- Provided data -
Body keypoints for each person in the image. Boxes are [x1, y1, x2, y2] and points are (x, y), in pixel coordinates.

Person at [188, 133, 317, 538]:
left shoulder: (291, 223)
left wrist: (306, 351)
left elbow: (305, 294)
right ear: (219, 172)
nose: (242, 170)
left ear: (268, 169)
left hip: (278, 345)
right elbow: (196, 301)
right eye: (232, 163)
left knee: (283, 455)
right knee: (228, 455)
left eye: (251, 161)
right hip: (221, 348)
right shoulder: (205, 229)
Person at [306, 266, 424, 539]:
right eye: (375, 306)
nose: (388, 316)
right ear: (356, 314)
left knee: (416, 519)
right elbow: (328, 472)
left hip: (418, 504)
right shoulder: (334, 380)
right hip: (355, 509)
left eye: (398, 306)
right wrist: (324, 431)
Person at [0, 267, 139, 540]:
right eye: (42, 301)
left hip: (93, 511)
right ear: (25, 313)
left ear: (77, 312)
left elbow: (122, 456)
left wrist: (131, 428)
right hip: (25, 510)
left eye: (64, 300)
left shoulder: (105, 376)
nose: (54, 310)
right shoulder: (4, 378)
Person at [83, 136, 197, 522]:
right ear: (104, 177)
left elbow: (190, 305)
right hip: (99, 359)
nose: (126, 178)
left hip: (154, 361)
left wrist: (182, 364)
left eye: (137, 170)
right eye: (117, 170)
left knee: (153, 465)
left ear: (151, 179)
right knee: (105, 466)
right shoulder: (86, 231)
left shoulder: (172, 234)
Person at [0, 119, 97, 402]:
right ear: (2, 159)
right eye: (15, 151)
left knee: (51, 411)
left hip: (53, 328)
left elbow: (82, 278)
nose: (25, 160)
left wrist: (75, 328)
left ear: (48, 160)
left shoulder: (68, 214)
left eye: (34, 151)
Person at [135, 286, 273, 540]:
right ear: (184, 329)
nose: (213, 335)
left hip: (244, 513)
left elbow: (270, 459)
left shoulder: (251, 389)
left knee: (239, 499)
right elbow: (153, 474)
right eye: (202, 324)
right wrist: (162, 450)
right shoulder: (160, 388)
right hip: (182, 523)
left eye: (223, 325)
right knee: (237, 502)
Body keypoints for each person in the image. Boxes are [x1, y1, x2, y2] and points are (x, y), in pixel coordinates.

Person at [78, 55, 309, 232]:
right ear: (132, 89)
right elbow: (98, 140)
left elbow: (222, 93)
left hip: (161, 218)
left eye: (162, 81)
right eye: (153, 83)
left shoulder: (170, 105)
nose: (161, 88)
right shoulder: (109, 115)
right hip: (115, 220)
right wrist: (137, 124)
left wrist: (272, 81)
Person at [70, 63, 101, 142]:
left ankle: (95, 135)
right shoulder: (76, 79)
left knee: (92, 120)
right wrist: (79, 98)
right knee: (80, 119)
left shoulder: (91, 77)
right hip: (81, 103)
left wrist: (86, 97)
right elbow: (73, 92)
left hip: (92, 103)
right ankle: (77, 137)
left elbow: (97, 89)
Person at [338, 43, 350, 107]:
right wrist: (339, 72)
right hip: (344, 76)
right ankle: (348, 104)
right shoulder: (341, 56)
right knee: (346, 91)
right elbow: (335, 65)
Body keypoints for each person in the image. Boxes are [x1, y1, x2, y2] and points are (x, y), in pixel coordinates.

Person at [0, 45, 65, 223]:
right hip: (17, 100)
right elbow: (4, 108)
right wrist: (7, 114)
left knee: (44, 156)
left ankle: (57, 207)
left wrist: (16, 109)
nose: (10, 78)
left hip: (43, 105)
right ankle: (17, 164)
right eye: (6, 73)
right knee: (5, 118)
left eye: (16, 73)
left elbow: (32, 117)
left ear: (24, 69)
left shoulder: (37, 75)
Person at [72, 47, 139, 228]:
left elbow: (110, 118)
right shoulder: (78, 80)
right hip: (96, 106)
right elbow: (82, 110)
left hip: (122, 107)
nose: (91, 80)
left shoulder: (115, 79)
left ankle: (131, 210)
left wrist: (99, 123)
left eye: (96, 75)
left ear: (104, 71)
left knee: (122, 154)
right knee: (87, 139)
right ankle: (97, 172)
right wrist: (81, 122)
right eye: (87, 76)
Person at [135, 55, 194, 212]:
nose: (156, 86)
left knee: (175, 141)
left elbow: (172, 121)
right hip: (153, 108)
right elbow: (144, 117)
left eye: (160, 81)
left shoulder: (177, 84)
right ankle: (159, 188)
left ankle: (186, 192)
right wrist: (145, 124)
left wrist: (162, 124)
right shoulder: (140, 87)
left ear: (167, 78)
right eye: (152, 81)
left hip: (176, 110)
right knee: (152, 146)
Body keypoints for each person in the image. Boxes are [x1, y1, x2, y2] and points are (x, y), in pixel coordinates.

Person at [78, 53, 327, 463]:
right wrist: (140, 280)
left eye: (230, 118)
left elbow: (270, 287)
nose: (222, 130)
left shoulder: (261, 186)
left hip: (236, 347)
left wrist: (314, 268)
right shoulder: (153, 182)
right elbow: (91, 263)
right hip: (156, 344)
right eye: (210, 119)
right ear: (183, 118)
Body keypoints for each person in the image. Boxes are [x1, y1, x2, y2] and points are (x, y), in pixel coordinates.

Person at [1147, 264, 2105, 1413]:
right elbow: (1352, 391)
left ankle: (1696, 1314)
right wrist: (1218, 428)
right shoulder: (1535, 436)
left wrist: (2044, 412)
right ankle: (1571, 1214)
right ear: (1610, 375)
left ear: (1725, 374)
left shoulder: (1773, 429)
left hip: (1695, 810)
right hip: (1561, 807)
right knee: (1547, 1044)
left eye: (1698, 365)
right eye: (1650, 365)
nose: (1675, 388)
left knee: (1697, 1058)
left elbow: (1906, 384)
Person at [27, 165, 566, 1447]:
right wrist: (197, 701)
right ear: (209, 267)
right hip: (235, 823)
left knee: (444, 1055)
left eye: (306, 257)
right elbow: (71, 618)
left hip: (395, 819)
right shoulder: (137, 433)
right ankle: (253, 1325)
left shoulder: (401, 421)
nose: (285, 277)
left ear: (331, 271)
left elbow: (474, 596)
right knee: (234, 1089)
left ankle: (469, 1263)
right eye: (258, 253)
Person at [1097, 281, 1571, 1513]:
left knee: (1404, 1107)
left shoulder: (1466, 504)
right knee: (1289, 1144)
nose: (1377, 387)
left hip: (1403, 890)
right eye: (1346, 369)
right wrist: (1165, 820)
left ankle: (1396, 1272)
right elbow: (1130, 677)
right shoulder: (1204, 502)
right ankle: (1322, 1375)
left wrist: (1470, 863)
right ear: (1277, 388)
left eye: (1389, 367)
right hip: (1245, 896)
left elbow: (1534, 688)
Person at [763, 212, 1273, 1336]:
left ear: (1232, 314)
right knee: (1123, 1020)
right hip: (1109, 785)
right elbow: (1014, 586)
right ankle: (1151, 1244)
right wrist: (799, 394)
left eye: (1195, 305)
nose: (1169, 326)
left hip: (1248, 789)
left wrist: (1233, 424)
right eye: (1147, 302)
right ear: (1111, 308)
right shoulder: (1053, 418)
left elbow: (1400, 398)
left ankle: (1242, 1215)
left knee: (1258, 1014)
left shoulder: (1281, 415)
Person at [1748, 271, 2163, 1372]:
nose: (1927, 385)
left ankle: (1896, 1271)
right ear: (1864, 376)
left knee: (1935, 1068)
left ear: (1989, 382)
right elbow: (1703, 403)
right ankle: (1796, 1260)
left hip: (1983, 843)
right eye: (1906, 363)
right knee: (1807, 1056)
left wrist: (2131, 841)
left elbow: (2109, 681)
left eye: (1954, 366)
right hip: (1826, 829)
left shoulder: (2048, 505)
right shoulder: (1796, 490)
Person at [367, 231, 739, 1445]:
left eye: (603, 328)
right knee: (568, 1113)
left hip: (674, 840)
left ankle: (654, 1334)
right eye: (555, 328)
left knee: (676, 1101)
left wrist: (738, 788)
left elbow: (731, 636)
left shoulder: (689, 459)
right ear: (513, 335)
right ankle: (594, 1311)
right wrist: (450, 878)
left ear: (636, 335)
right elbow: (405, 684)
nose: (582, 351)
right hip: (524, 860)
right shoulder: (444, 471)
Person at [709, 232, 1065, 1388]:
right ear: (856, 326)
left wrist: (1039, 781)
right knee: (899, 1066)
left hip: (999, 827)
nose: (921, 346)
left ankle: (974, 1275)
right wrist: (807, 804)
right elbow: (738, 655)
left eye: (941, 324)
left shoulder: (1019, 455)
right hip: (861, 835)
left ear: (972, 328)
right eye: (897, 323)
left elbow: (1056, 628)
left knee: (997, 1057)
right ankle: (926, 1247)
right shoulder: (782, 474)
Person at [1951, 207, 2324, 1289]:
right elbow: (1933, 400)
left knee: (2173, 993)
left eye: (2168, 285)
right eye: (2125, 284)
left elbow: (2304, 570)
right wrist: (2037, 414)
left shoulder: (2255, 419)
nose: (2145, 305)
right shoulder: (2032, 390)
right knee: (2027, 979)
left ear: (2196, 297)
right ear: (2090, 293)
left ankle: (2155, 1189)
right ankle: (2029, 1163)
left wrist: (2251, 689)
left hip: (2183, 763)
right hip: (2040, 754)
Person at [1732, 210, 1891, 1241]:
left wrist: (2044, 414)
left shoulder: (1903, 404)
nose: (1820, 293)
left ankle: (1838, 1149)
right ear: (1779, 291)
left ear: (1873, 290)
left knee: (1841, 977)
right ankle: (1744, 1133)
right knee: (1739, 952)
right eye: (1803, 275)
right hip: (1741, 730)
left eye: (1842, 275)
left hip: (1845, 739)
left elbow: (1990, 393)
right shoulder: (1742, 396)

- Work item -
Would you copy out exactly the lines above that start at the one containing "right knee: (228, 455)" and end at the one containing "left hip: (93, 511)", inclusive?

- Task answer -
right knee: (228, 455)
left eye: (251, 161)
right hip: (221, 348)
right shoulder: (205, 229)
Person at [306, 266, 424, 539]:
right eye: (375, 306)
nose: (388, 316)
right ear: (356, 314)
left knee: (416, 519)
right elbow: (328, 472)
left hip: (418, 504)
right shoulder: (334, 380)
right hip: (355, 509)
left eye: (398, 306)
right wrist: (324, 431)
Person at [0, 267, 139, 540]:
right eye: (42, 301)
left hip: (93, 511)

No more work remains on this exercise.